Achim Rabus
Deploy Polyscriptor HTR Space demo
78431ff
metadata
title: Polyscriptor HTR Demo
emoji: 📝
colorFrom: blue
colorTo: gray
sdk: docker
pinned: false
license: apache-2.0

Polyscriptor HTR Demo

Polyscriptor is a browser-based demo for handwritten text recognition (HTR) on historical Slavic manuscript material. This Hugging Face Space runs a constrained public version of the Polyscriptor FastAPI/Web interface.

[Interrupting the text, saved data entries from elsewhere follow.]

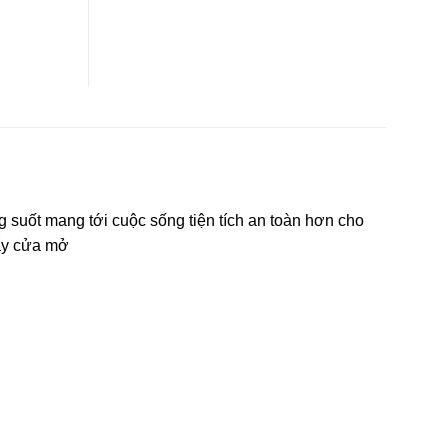
 suốt mang tới cuộc sống tiện tích an toàn hơn cho
đẩy cửa mở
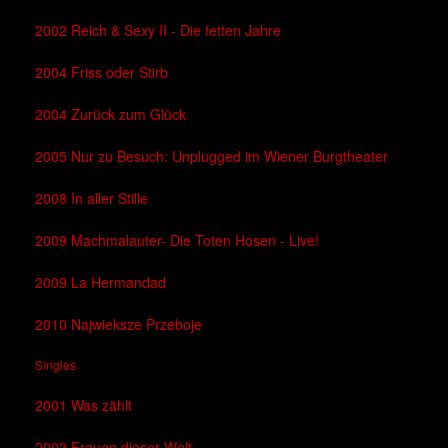
2002 Reich & Sexy II - Die fetten Jahre
2004 Friss oder Stirb
2004 Zurück zum Glück
2005 Nur zu Besuch: Unplugged im Wiener Burgtheater
2008 In aller Stille
2009 Machmalauter- Die Toten Hosen - Live!
2009 La Hermandad
2010 Najwieksze Przeboje
Singles
2001 Was zählt
2002 Frauen dieser Welt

The hosted demo is intended for quick inspection and teaching. It is not the full local research environment used for training, batch processing, GPU inference, or private manuscript collections.

Source Code

The public Polyscriptor source code is available on GitHub:

https://github.com/achimrabus/polyscriptor

This Hugging Face Space contains the curated hosted demo deployment. The GitHub repository contains the broader Polyscriptor codebase, including the web UI, engine plugins, segmentation code, training utilities, and local workflows.

What This Demo Supports

  • CRNN-CTC / PyLaia-inspired HTR presets for selected public model repositories.
  • User-supplied API keys for OpenAI, Gemini, Claude, and OpenWebUI-compatible endpoints.
  • Public model download from the Hugging Face Hub, primarily under achimrabus/*.
  • CPU-only inference.
  • Kraken Classical line segmentation, with HPP as a lightweight fallback.
  • Temporary image uploads during the active session.

Limitations

  • No private models are bundled with this Space.
  • API-based engines require users to paste their own API key in the browser form. The Space does not ship with shared provider credentials.
  • Uploaded files are treated as temporary runtime data and are not part of the repository.
  • Large local GPU/VLM engines from the full Polyscriptor workflow are not enabled here.
  • Accuracy depends strongly on script, language, writing style, image quality, and segmentation quality.

Model Notes

The demo uses publicly available model presets. For best results, choose a model that matches the manuscript tradition as closely as possible. The current public Polyscriptor model cards are available at:

https://huggingface.co/achimrabus

Project Context

Polyscriptor is developed for historical HTR workflows, with a focus on Slavic manuscripts and reproducible comparison of OCR/HTR engines. The full development repository contains additional tooling for local use, training, evaluation, and batch processing; this Space contains only the hosted demo configuration.

Privacy

Do not upload sensitive or unpublished manuscript images unless you are comfortable processing them in a hosted public demo environment. The application uses temporary server-side files during processing, but this Space should be treated as a public demonstration service rather than a secure private workflow.

For API-based engines, provider keys are entered by the user at runtime. Do not commit keys to this repository or add them to the Space configuration unless you intend to provide a shared project credential.